TASK REQUIREMENTS:
Wherever "Menentukan" shows up in the records below, copy the whole line.
═════ INFORMATION SUPPLIED
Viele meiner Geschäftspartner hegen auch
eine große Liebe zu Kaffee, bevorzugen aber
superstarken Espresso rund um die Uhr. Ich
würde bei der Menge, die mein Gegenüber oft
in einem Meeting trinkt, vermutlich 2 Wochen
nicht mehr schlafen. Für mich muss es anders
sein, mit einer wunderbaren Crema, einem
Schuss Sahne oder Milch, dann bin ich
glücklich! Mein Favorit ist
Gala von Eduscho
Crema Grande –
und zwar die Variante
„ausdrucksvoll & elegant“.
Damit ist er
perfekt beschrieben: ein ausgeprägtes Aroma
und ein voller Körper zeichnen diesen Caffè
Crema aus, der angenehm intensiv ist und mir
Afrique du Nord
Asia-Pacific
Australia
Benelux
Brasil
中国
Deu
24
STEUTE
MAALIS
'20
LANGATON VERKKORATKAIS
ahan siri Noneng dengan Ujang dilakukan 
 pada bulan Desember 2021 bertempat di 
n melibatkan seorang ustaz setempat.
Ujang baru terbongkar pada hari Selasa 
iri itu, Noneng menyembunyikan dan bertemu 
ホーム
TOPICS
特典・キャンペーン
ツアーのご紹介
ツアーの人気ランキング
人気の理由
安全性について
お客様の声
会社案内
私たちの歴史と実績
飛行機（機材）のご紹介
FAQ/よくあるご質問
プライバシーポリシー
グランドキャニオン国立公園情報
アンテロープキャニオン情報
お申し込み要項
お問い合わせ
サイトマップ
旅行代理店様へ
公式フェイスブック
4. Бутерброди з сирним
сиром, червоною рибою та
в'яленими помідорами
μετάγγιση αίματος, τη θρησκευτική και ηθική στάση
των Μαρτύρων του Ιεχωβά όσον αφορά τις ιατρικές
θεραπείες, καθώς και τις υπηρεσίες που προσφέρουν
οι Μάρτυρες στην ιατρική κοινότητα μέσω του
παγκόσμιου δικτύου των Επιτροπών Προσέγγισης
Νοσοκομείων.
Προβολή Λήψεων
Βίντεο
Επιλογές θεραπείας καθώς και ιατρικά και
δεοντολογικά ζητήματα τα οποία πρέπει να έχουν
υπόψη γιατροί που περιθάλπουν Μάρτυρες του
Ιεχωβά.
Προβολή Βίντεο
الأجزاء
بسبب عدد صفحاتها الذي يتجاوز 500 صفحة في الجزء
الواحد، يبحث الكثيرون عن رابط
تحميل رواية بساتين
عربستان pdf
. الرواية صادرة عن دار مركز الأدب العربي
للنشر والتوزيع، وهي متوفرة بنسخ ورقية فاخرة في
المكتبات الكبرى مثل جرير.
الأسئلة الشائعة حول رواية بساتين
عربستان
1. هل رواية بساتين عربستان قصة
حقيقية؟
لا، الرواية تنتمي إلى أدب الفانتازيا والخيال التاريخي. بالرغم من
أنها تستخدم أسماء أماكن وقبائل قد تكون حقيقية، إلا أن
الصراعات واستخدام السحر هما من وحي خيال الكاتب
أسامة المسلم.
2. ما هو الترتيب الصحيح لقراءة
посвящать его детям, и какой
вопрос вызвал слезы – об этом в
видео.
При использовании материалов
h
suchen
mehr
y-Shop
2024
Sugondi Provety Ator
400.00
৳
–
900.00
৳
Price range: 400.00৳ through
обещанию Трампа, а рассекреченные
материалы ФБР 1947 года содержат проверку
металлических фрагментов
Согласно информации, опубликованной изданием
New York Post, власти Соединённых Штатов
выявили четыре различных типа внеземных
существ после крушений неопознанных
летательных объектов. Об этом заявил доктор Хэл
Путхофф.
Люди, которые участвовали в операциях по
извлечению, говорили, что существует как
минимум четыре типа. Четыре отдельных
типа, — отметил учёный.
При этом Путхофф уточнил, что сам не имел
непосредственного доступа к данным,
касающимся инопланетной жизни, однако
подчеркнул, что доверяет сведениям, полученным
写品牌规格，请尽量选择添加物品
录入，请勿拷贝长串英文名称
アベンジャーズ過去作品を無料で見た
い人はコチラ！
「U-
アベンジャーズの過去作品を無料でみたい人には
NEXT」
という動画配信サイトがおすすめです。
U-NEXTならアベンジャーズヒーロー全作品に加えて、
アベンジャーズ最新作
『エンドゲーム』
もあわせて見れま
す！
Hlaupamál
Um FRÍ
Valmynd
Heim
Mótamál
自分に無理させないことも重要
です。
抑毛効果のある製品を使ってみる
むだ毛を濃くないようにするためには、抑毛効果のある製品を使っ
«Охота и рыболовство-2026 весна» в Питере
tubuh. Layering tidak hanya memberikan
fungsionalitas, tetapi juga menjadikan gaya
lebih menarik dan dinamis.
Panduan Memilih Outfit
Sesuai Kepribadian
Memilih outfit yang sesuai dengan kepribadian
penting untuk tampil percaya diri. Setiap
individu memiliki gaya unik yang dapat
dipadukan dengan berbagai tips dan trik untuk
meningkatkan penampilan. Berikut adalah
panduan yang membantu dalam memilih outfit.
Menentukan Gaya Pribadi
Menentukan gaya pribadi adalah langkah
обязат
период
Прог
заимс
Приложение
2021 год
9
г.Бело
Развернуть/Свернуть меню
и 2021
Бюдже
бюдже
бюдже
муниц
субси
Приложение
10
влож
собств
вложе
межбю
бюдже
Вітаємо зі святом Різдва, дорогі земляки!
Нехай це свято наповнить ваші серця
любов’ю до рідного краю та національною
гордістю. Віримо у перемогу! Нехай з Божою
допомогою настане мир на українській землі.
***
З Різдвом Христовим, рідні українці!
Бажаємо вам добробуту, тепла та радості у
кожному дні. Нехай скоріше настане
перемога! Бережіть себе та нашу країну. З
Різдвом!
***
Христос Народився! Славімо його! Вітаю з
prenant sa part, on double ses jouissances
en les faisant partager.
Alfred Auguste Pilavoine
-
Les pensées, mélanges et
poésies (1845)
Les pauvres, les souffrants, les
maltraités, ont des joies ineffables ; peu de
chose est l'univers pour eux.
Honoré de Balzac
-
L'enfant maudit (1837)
══════════
ANSWER BOX:
Menentukan Gaya Pribadi
Menentukan gaya pribadi adalah langkah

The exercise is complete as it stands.